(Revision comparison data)
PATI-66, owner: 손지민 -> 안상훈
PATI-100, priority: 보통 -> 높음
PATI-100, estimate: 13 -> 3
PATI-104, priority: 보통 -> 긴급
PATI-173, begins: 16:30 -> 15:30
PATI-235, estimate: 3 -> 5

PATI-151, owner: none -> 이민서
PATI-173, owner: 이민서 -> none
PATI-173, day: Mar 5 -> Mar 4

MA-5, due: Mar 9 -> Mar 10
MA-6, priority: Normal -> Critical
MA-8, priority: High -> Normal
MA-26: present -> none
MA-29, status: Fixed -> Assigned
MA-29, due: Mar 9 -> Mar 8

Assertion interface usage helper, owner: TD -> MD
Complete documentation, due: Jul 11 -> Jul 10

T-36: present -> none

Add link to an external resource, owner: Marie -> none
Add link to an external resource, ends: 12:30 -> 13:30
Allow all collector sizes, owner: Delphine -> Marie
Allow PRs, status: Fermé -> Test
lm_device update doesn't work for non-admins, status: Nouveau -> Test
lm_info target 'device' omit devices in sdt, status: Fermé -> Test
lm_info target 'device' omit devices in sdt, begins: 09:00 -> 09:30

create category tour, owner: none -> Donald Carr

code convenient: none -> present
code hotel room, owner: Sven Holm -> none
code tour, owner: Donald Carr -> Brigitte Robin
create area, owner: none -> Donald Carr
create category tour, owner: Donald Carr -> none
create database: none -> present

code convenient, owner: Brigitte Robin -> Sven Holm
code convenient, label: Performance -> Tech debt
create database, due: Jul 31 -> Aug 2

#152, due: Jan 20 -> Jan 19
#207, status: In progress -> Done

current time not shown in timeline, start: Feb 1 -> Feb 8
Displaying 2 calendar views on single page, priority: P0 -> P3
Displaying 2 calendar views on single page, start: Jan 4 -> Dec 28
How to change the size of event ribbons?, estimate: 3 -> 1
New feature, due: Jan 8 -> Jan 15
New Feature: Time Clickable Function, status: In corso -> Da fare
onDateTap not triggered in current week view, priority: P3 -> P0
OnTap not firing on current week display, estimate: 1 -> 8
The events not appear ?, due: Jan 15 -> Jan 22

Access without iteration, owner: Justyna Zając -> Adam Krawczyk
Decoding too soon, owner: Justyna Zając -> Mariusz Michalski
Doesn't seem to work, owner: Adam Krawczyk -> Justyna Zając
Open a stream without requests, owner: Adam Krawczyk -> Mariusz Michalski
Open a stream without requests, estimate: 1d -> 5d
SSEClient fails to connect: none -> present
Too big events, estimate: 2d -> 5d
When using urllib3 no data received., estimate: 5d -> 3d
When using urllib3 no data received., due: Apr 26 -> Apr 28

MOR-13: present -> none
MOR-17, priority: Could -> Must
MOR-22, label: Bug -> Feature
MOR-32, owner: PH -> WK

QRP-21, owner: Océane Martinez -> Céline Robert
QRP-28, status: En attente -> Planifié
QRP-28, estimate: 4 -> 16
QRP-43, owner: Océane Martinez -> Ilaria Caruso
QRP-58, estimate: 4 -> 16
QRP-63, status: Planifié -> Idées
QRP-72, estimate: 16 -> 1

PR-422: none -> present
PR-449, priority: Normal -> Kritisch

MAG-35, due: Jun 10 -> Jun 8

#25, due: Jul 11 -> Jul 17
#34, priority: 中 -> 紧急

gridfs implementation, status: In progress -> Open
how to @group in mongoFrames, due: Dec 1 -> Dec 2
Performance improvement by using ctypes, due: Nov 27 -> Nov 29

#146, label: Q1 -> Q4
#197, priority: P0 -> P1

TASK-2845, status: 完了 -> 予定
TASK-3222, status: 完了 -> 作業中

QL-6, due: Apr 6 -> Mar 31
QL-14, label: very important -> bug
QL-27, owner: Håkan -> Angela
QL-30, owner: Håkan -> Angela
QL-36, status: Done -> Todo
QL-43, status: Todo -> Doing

> Problem description: Only the lines from the top of the data through the line that contains "lm_device update doesn't" should be quoted, exactly as they stand.

> Solution for this task:
PATI-66, owner: 손지민 -> 안상훈
PATI-100, priority: 보통 -> 높음
PATI-100, estimate: 13 -> 3
PATI-104, priority: 보통 -> 긴급
PATI-173, begins: 16:30 -> 15:30
PATI-235, estimate: 3 -> 5

PATI-151, owner: none -> 이민서
PATI-173, owner: 이민서 -> none
PATI-173, day: Mar 5 -> Mar 4

MA-5, due: Mar 9 -> Mar 10
MA-6, priority: Normal -> Critical
MA-8, priority: High -> Normal
MA-26: present -> none
MA-29, status: Fixed -> Assigned
MA-29, due: Mar 9 -> Mar 8

Assertion interface usage helper, owner: TD -> MD
Complete documentation, due: Jul 11 -> Jul 10

T-36: present -> none

Add link to an external resource, owner: Marie -> none
Add link to an external resource, ends: 12:30 -> 13:30
Allow all collector sizes, owner: Delphine -> Marie
Allow PRs, status: Fermé -> Test
lm_device update doesn't work for non-admins, status: Nouveau -> Test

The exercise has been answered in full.